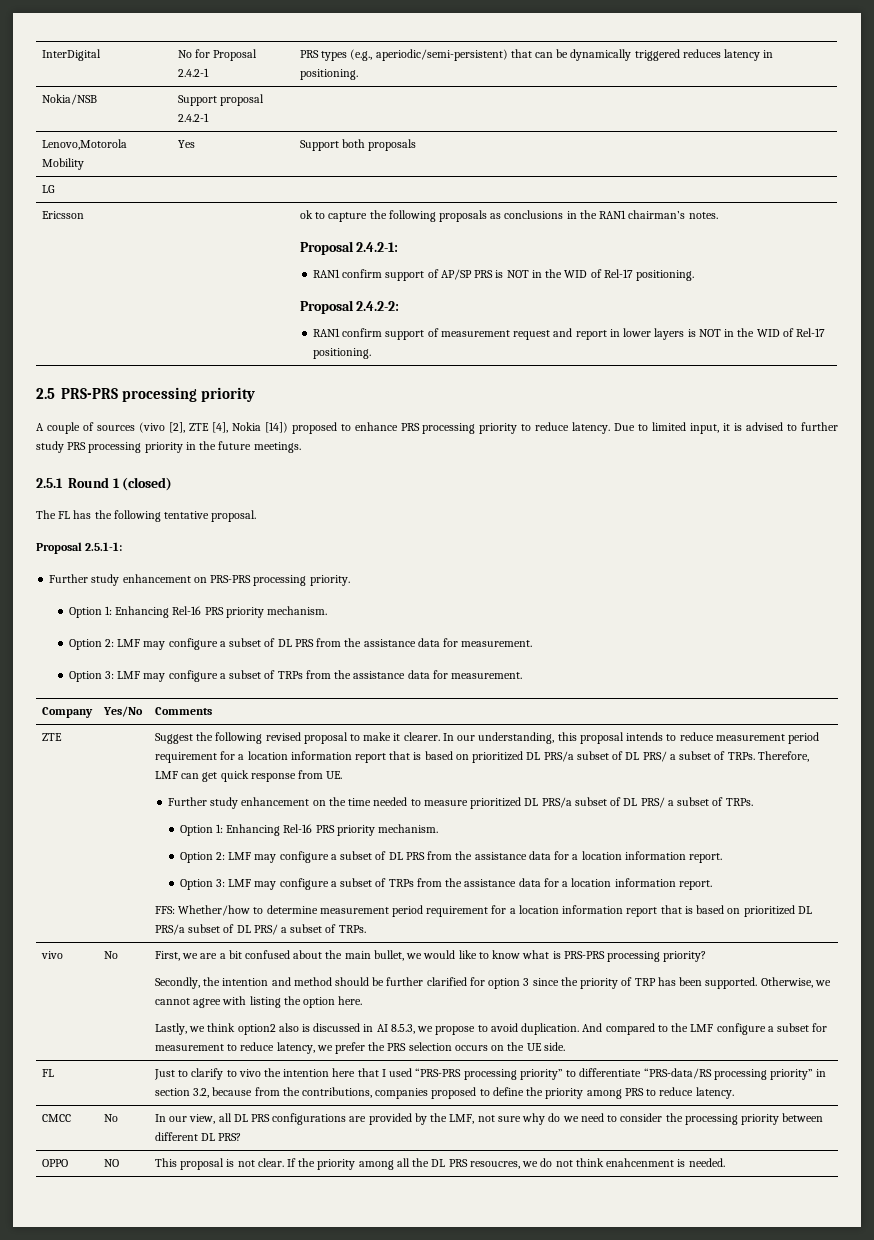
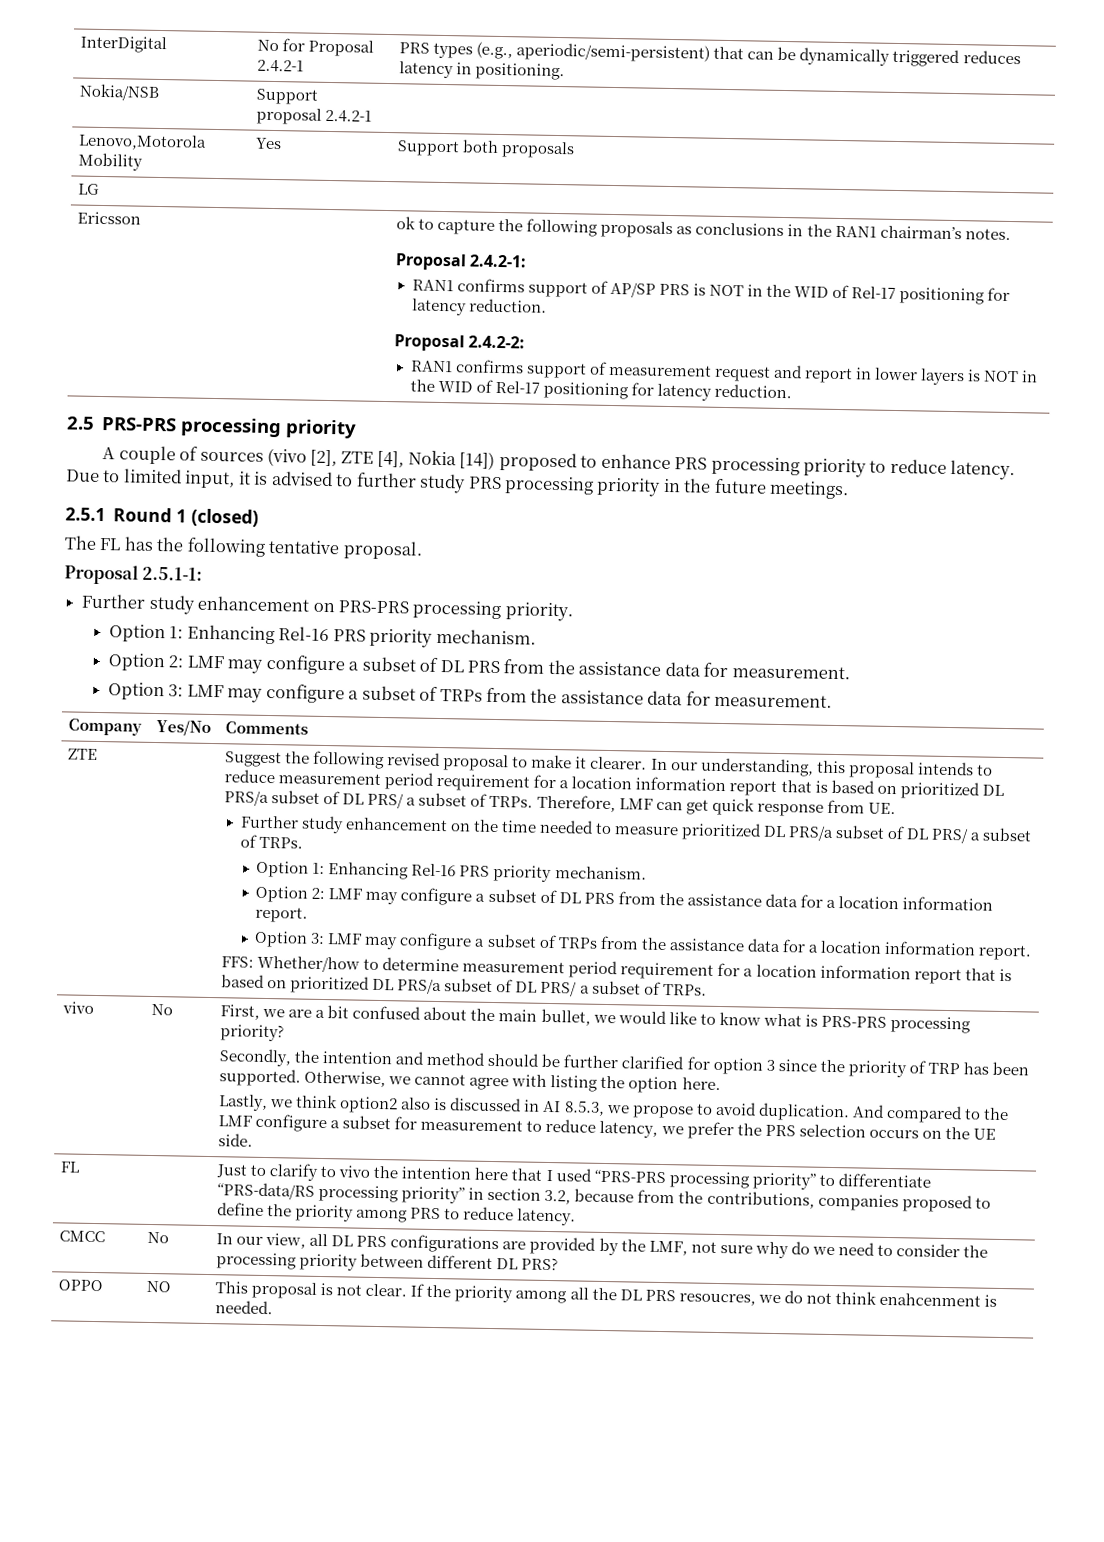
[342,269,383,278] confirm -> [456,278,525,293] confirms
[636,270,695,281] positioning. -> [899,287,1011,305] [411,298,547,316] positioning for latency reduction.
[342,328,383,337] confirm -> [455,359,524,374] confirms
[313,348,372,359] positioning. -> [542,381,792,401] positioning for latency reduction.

...

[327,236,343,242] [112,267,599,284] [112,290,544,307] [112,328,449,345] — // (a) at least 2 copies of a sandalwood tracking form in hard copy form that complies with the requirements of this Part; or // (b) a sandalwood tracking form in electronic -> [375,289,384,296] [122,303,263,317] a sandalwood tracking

Work instruction: Please reproduce, exactly as they appear above, the lines from the line containing "[342,269,383,278] confirm ->" up to and including the line containing "[313,348,372,359] positioning. ->".

Final answer:
[342,269,383,278] confirm -> [456,278,525,293] confirms
[636,270,695,281] positioning. -> [899,287,1011,305] [411,298,547,316] positioning for latency reduction.
[342,328,383,337] confirm -> [455,359,524,374] confirms
[313,348,372,359] positioning. -> [542,381,792,401] positioning for latency reduction.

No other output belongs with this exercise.